If you want to do something about global warming, look under your feet. Managed well, soil's ability to trap carbon dioxide is potentially much greater than previously estimated, according to researchers who say the resource could "significantly" offset increasing global emissions.

The scientists also call for a reversal of federal cutbacks to related research programs to learn more about this valuable resource.

The work, published in two overlapping papers Oct. 5 in the Annual Review of Ecology, Evolution, and Systematics, and Global Change Biology, emphasizes the need for more research into how soil—if managed well—could mitigate a rapidly changing climate.

Stanford University researchers led both research teams, which include scientists from more than a dozen institutions, including the University of Michigan.

"Dirt is not exciting to most people," said Stanford's Rob Jackson, lead author of the Annual Review paper and co-author of the Global Change Biology paper. "But it is a no-risk climate solution with big co-benefits. Fostering soil health protects food security and builds resilience to droughts, floods and urbanization."

The Global Change Biology paper resulted from an International Soil Carbon Network Workshop. U-M ecologist and biogeochemist Luke Nave worked with collaborators at the Northern Institute of Applied Climate Science in Houghton, Mich., to establish the network and served as its coordinator from 2010 until this year. The network now includes more than 650 researchers from more than 30 countries.

"Collectively, we have long known that conserving soil organic matter is vital to sustaining the soil-based ecosystem services that support life as we know it," said Nave, an assistant research scientist at the U-M Biological Station and in the Department of Ecology and Evolutionary Biology, and a co-author of the Global Change Biology paper.

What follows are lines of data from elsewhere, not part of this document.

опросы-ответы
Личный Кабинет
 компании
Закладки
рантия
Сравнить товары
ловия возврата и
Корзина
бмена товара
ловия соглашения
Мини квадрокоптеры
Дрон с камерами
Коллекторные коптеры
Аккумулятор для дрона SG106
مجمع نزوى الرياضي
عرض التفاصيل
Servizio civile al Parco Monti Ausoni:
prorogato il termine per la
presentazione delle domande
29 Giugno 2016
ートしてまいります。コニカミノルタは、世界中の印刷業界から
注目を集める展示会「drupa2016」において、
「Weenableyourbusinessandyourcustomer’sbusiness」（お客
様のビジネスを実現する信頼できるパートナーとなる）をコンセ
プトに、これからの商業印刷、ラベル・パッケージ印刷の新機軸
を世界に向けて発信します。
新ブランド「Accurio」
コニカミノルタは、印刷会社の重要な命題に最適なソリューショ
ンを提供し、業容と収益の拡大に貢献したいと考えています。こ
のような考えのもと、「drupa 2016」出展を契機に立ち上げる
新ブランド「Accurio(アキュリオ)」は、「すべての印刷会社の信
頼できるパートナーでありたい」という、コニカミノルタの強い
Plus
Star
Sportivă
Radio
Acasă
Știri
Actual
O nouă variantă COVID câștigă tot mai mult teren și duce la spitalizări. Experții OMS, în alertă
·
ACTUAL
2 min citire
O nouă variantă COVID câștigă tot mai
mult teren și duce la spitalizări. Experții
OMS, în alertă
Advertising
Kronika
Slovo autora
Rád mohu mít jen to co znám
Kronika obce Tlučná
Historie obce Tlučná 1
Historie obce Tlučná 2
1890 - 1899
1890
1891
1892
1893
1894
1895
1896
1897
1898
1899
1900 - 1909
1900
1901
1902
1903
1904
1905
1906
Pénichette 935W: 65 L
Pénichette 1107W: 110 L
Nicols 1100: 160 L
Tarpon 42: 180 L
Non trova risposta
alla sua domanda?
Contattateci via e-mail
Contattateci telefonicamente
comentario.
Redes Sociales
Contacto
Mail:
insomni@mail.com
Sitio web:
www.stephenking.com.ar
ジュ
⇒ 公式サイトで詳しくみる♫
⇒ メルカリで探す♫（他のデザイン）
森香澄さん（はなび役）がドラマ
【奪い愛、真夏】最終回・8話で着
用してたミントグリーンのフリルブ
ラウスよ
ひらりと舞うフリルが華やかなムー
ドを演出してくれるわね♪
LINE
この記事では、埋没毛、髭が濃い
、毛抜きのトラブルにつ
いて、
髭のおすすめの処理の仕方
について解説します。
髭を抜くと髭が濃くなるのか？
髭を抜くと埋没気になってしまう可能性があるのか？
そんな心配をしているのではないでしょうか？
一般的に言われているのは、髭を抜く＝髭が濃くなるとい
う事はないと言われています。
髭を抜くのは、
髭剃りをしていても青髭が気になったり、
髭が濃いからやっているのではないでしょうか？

"Increasingly, though, the sequestration of soil carbon—which is the principal constituent of soil organic matter—is considered a promising way to mitigate atmospheric carbon pollution and climate change. In recent years, our science has reached a point that we can actually put numbers on the soil carbon impacts of management or policy decisions by creatively synthesizing and applying existing datasets."

Organic matter in soil, such as decomposing plant and animal residues, stores more carbon than do plants and the atmosphere combined. Unfortunately, the carbon in soil has been widely lost or degraded through land use changes and unsustainable forest and agricultural practices, fires, nitrogen deposition and other human activities.

The greatest near-term threat comes from thawing permafrost in Earth's northern reaches, which could release massive amounts of carbon into the atmosphere.

Despite these risks, there is also great promise, according to Jackson and Jennifer Harden, a visiting scholar at Stanford's School of Earth, Energy & Environmental Sciences and lead author of the Global Change Biology paper.

Improving how the land is managed could increase soil's carbon storage enough to offset future carbon emissions from thawing permafrost, the researchers find. Among the possible approaches: reduced tillage, year-round livestock forage and compost application. Planting more perennial crops, instead of annuals, could store more carbon and reduce erosion by allowing roots to reach deeper into the ground.